Problem description
Below are entries. Reproduce exactly the lines between the line holding "As I promised" and the line holding "## Import/Export", inclusive, and only those.

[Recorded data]
┄┄┄┄┄┄┄┄┄┄
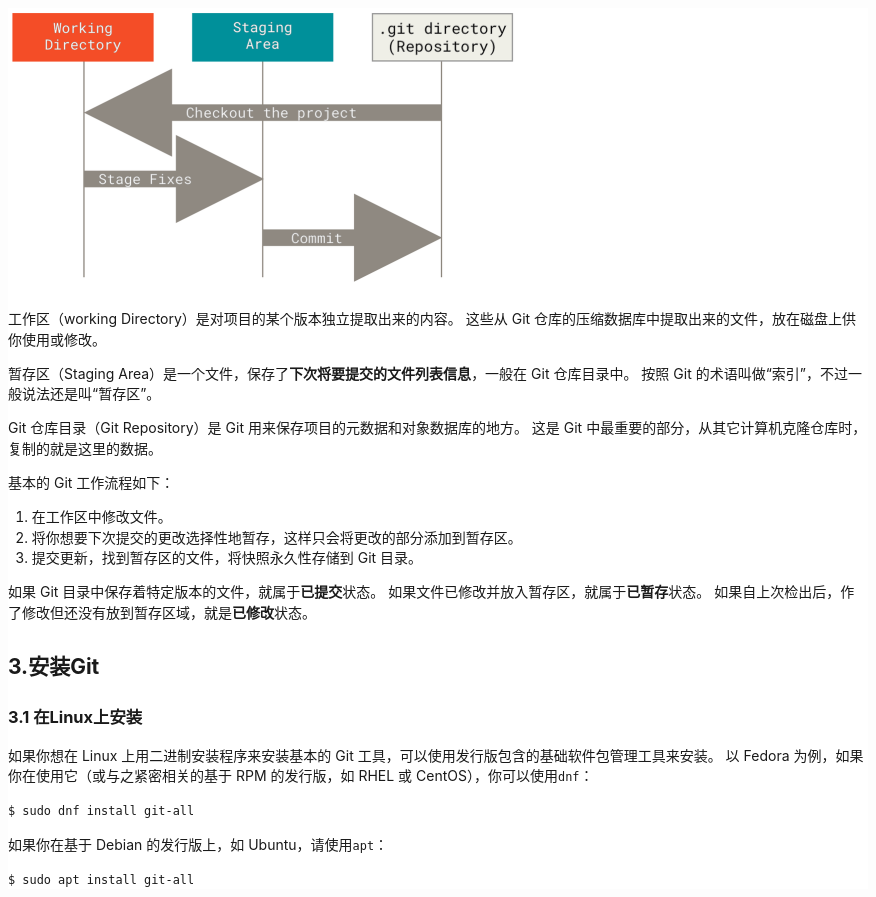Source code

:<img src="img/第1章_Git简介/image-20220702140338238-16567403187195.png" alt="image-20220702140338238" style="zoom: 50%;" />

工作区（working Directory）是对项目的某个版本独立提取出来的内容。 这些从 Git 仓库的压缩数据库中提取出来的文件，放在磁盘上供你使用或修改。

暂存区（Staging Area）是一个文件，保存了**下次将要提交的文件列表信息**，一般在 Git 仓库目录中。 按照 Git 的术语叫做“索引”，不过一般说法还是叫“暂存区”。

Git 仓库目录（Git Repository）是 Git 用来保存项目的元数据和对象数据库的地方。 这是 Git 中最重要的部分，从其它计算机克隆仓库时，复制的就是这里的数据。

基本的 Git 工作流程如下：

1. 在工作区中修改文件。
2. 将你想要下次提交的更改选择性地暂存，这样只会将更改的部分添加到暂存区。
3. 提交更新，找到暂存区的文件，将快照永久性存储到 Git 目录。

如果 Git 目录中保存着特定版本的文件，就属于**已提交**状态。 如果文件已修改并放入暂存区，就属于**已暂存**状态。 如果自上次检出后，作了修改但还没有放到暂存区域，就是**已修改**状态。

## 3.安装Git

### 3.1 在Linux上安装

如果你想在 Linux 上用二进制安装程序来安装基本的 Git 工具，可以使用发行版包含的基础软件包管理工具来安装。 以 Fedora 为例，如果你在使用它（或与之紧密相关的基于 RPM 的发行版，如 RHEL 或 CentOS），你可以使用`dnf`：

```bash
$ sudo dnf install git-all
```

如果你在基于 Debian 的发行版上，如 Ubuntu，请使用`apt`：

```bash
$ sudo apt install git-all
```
┄┄┄┄┄┄┄┄┄┄
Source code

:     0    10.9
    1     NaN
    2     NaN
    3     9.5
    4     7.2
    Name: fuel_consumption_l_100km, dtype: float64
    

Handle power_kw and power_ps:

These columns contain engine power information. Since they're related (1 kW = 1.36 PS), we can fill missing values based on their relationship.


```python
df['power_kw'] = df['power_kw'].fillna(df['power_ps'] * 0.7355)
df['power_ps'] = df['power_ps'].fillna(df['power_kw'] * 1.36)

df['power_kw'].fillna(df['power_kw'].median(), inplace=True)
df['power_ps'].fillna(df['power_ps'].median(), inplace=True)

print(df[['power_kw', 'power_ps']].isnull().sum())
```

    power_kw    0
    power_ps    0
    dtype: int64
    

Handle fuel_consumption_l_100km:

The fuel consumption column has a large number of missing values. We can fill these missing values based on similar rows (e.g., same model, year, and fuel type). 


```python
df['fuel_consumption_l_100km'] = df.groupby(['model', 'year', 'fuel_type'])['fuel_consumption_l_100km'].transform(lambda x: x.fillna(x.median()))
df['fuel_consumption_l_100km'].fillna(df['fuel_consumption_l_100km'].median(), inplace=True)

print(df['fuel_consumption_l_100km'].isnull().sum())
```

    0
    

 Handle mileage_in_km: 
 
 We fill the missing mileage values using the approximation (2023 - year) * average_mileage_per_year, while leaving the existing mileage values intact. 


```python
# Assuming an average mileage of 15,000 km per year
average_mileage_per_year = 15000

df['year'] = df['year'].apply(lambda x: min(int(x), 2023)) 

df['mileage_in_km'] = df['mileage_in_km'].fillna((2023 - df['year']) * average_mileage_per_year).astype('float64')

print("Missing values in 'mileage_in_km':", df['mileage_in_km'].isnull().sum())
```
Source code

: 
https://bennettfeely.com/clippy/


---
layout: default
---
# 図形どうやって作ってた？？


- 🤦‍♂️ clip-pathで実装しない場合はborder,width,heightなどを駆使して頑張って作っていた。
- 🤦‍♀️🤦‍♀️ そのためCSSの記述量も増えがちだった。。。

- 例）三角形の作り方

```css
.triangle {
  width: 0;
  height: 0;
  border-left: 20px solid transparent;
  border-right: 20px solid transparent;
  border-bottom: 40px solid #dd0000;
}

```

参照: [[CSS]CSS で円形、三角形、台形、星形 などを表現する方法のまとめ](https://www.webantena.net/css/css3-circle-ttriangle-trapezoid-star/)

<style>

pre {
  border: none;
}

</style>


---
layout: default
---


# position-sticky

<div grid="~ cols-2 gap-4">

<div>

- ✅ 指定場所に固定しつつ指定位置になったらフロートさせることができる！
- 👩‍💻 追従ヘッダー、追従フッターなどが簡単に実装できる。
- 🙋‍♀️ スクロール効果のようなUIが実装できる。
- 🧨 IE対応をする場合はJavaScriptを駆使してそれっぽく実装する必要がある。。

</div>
┄┄┄┄┄┄┄┄┄┄
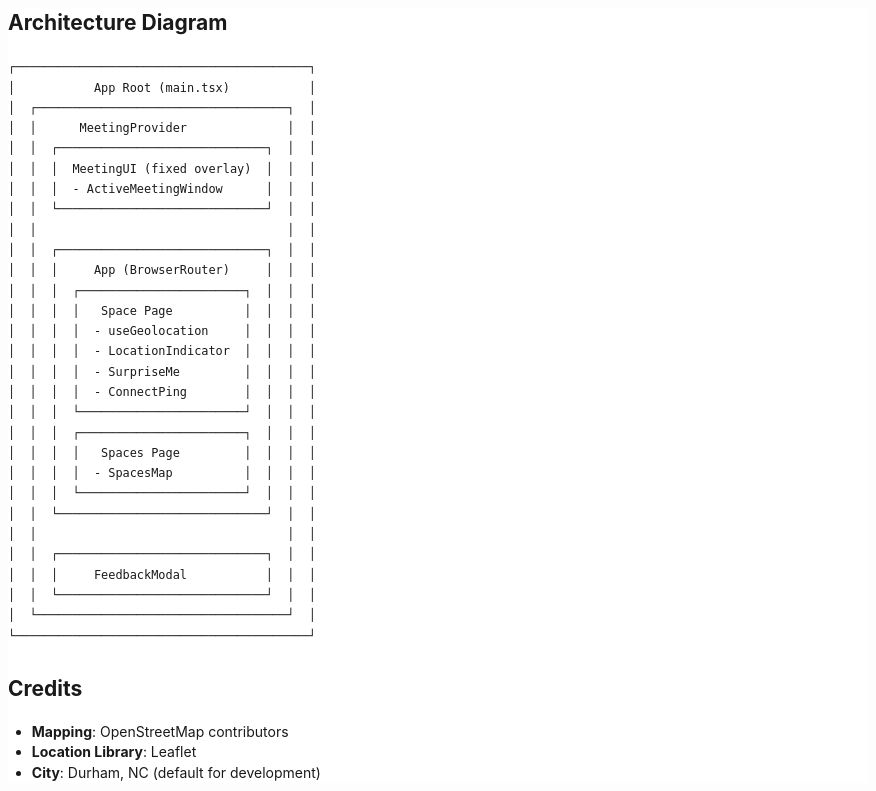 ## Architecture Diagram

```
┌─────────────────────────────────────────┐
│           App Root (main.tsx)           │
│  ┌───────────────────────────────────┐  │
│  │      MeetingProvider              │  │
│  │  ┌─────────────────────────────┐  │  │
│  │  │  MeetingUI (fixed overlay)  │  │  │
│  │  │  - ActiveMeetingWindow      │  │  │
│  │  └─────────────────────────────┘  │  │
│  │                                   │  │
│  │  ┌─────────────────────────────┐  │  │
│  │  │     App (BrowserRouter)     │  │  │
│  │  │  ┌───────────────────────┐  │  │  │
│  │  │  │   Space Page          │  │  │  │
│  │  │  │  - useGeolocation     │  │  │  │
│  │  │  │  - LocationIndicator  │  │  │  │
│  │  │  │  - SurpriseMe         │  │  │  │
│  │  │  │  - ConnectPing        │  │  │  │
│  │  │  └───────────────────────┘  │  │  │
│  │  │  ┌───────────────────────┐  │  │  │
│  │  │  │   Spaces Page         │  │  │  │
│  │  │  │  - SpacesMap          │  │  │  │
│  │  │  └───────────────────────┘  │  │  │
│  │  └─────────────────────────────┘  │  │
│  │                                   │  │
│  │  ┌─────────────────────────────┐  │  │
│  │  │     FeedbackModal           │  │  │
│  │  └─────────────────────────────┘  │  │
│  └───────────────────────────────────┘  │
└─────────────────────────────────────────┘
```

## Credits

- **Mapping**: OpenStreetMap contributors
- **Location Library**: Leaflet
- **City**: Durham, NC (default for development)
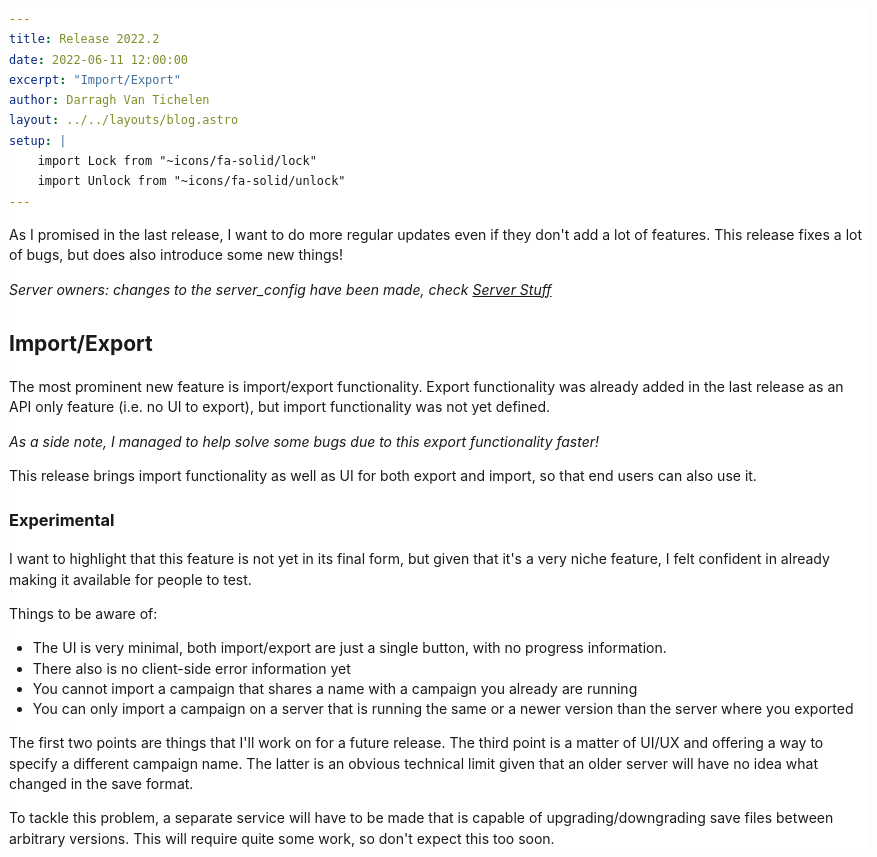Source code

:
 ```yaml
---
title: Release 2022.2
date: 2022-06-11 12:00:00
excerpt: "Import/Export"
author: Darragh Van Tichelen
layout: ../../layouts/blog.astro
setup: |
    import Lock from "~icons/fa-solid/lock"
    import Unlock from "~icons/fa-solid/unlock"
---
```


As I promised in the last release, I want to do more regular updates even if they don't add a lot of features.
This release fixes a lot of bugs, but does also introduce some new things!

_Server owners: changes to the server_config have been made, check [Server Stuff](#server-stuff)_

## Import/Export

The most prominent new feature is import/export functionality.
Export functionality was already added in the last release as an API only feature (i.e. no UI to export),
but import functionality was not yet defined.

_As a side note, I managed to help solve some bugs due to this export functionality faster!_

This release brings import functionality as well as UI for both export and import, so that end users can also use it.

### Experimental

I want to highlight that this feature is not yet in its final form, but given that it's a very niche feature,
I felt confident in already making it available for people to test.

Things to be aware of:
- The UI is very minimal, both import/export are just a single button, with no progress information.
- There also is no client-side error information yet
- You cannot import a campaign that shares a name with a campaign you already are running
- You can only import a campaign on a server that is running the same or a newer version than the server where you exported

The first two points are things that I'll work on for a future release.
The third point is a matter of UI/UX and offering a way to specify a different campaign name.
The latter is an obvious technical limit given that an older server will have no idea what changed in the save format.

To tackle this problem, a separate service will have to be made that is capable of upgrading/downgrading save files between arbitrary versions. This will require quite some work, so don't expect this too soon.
┄┄┄┄┄┄┄┄┄┄
Response to this exercise
As I promised in the last release, I want to do more regular updates even if they don't add a lot of features.
This release fixes a lot of bugs, but does also introduce some new things!

_Server owners: changes to the server_config have been made, check [Server Stuff](#server-stuff)_

## Import/Export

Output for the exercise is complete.